━━━━━ Dataset content ━━━━━

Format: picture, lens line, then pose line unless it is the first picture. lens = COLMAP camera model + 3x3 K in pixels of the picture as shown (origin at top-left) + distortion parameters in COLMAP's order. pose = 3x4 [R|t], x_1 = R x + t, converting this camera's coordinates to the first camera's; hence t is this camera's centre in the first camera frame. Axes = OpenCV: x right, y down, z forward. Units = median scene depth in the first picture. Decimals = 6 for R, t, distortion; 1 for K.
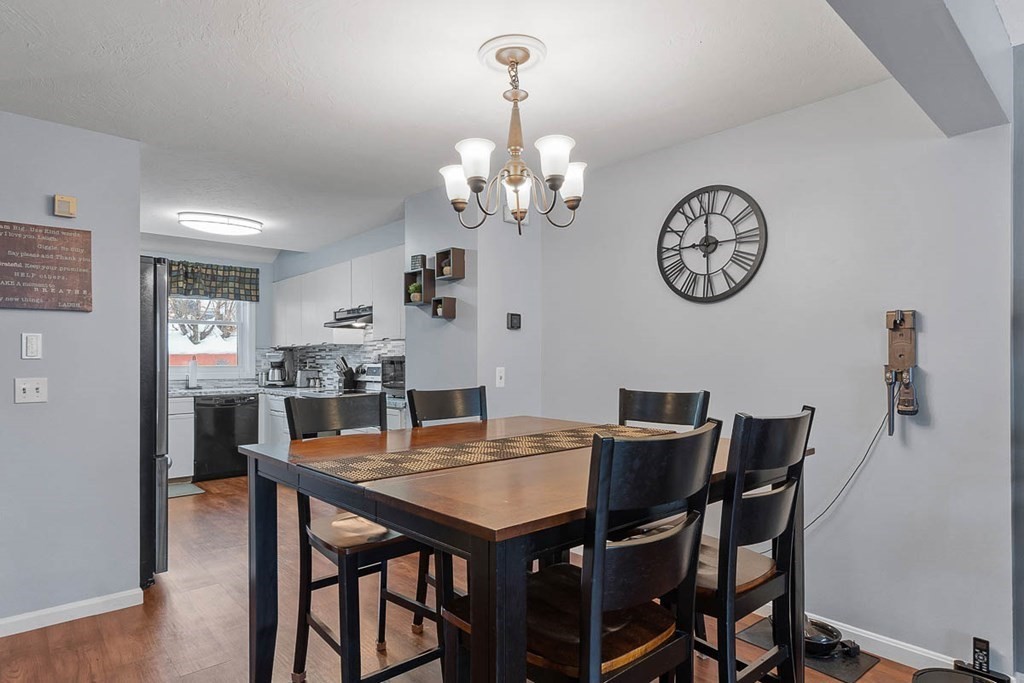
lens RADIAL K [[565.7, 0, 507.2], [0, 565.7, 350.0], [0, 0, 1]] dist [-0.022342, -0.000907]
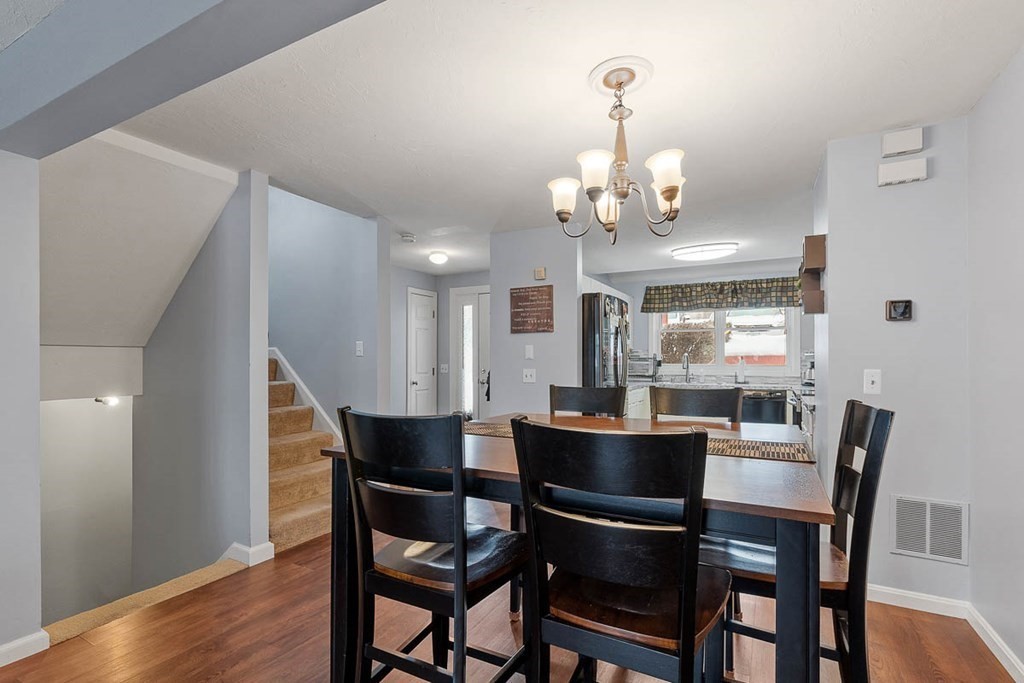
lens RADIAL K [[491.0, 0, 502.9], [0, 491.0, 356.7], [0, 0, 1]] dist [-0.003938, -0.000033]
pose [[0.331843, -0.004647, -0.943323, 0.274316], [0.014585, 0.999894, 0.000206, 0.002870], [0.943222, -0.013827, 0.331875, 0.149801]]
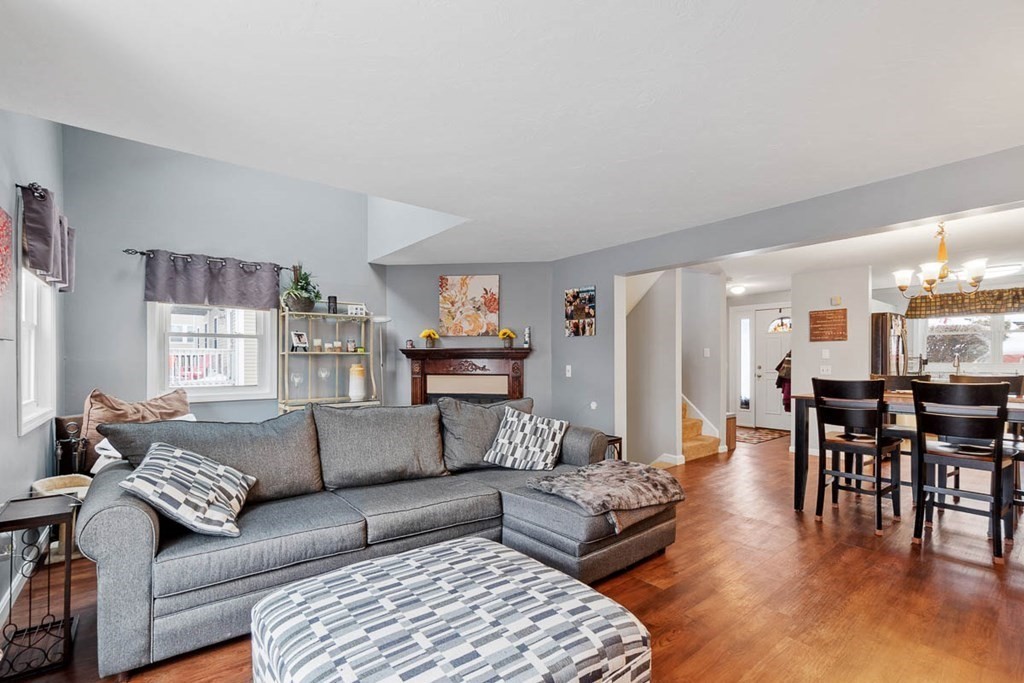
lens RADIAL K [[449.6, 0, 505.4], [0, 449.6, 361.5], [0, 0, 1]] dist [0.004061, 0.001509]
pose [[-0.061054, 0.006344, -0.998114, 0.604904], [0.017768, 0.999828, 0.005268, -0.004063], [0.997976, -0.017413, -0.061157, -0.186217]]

━━━━━
━━━━━ Dataset content ━━━━━

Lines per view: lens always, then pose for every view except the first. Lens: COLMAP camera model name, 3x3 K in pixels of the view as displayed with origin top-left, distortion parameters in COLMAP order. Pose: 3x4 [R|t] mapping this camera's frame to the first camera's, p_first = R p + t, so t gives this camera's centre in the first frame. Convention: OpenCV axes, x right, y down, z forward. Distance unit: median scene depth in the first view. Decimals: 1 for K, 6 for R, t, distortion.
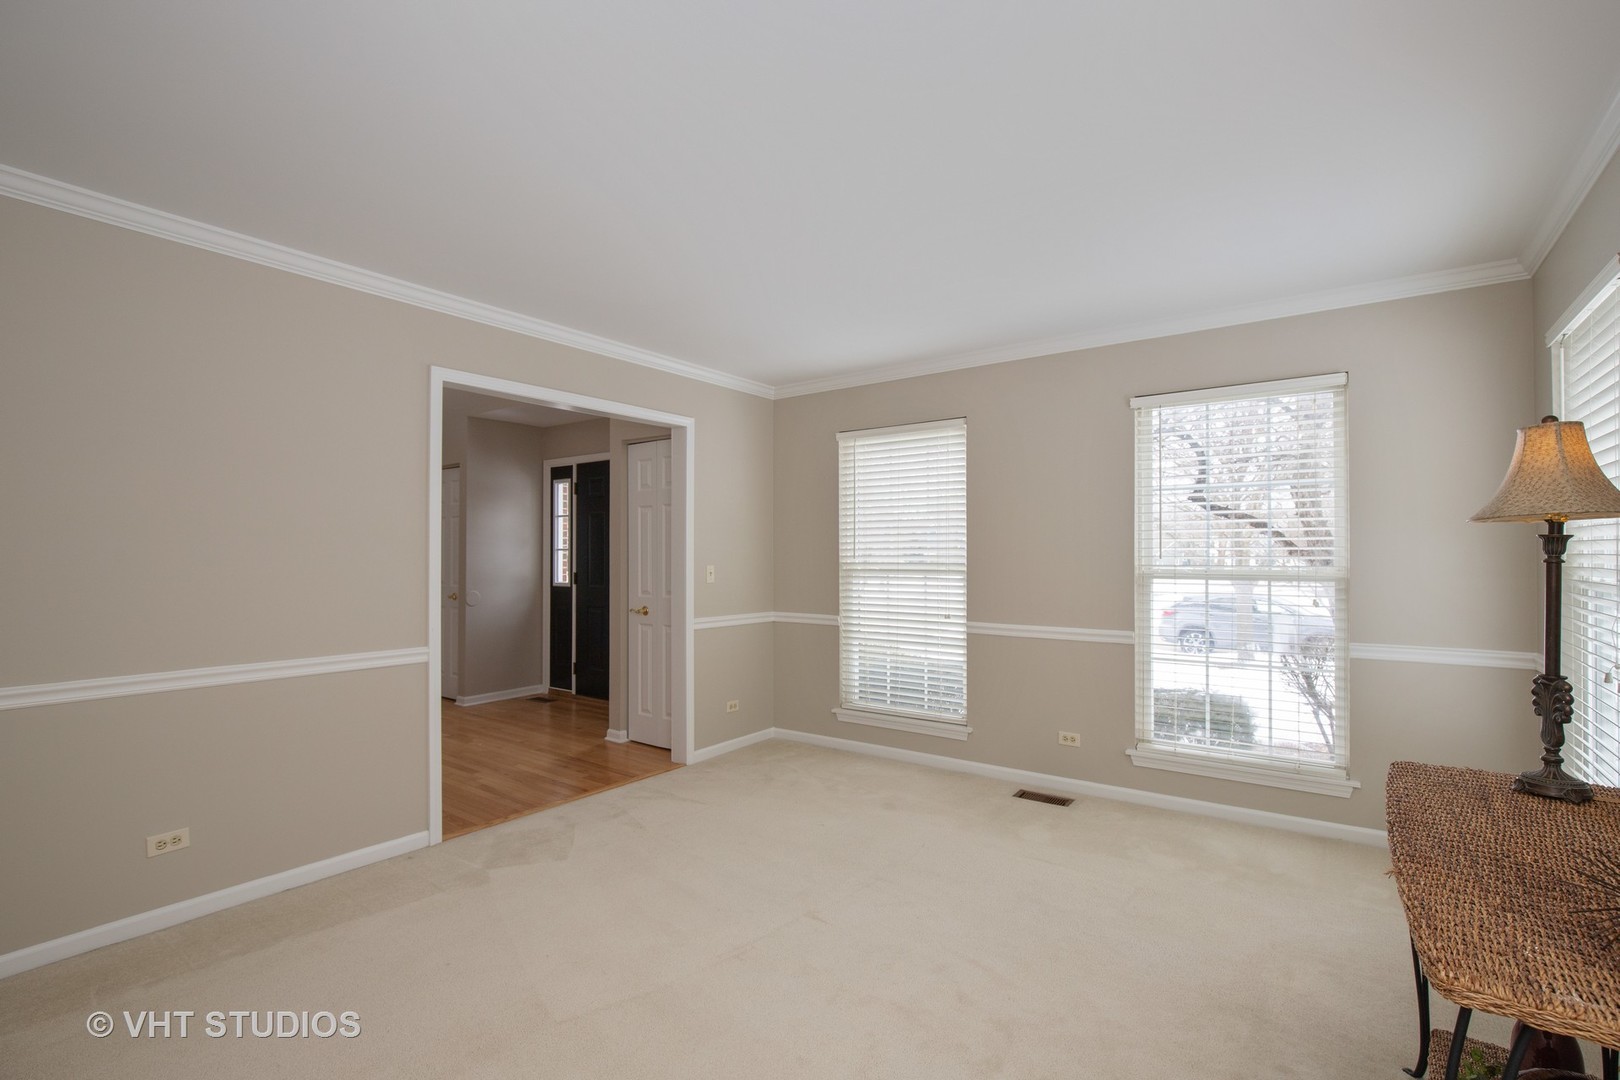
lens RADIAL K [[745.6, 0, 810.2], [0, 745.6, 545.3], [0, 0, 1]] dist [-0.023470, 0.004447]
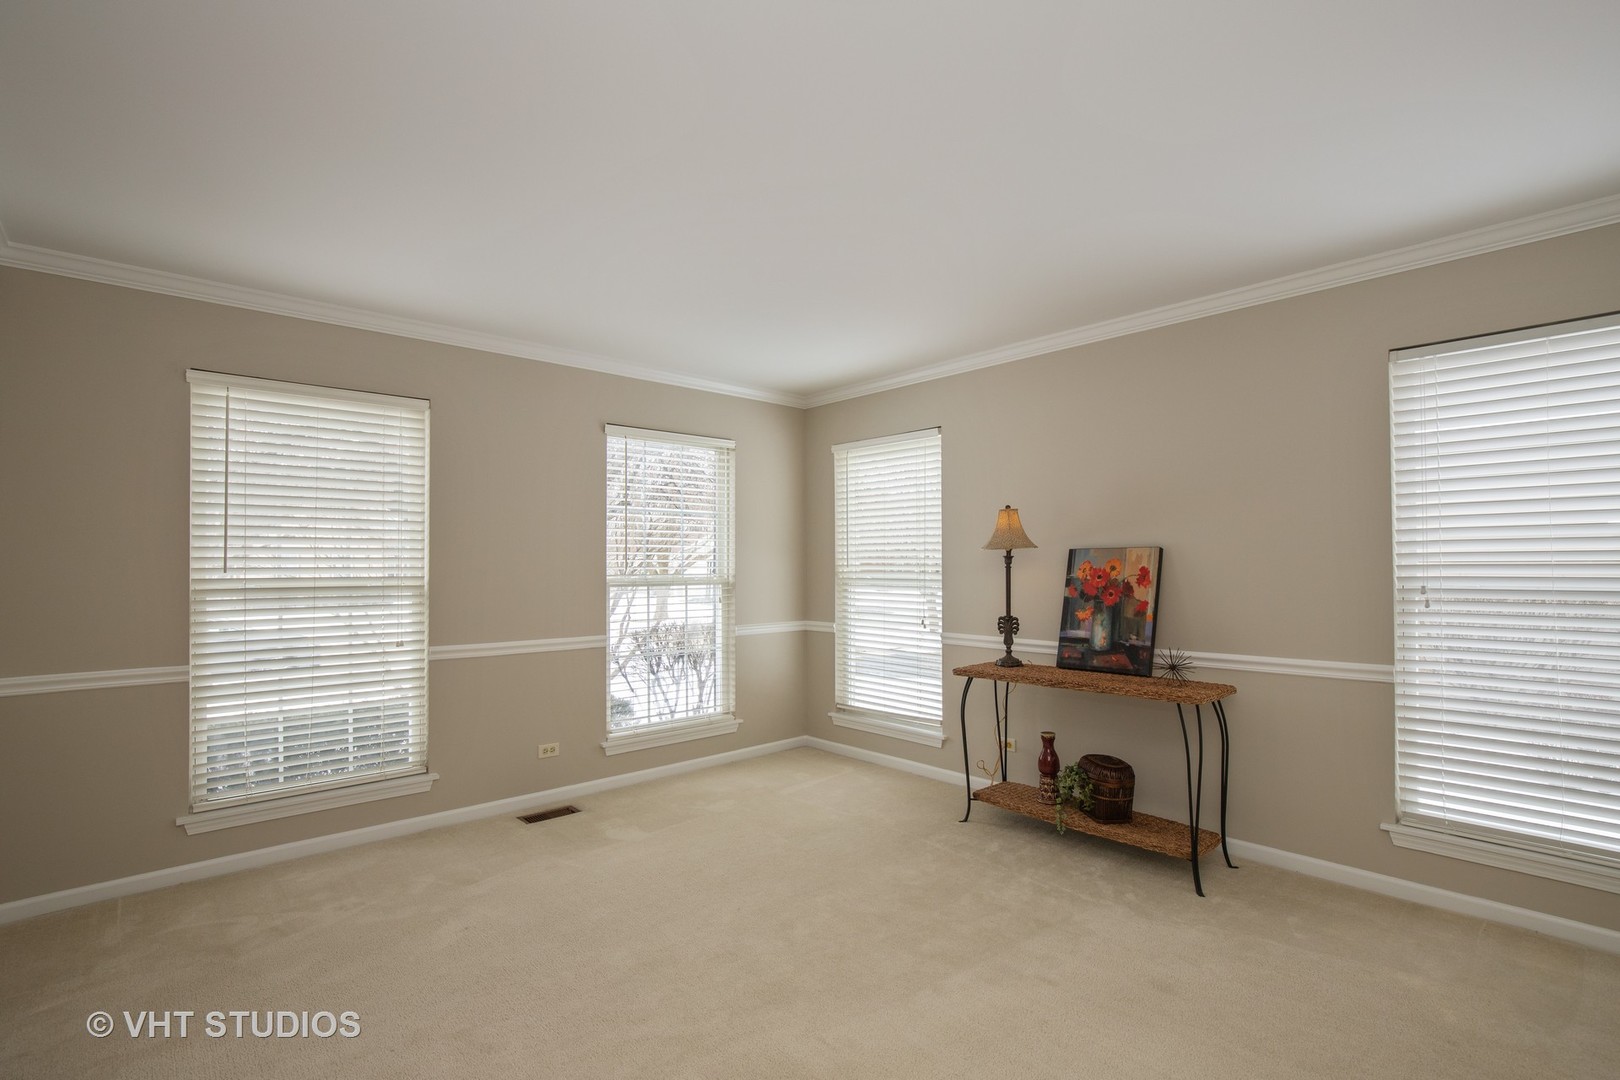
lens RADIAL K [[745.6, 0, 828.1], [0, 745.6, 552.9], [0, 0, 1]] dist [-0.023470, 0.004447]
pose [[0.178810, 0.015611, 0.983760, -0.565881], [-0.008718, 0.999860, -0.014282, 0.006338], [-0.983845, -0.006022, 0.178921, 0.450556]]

━━━━━

### Exercise prompt
Copy the items word for word, starting at the line containing "Lines per view: lens" and ending at the line containing "-0.006022, 0.178921, 0.450556]]", both lines included. Leave the pictures out of your copy.

### Response
Lines per view: lens always, then pose for every view except the first. Lens: COLMAP camera model name, 3x3 K in pixels of the view as displayed with origin top-left, distortion parameters in COLMAP order. Pose: 3x4 [R|t] mapping this camera's frame to the first camera's, p_first = R p + t, so t gives this camera's centre in the first frame. Convention: OpenCV axes, x right, y down, z forward. Distance unit: median scene depth in the first view. Decimals: 1 for K, 6 for R, t, distortion.
lens RADIAL K [[745.6, 0, 810.2], [0, 745.6, 545.3], [0, 0, 1]] dist [-0.023470, 0.004447]
lens RADIAL K [[745.6, 0, 828.1], [0, 745.6, 552.9], [0, 0, 1]] dist [-0.023470, 0.004447]
pose [[0.178810, 0.015611, 0.983760, -0.565881], [-0.008718, 0.999860, -0.014282, 0.006338], [-0.983845, -0.006022, 0.178921, 0.450556]]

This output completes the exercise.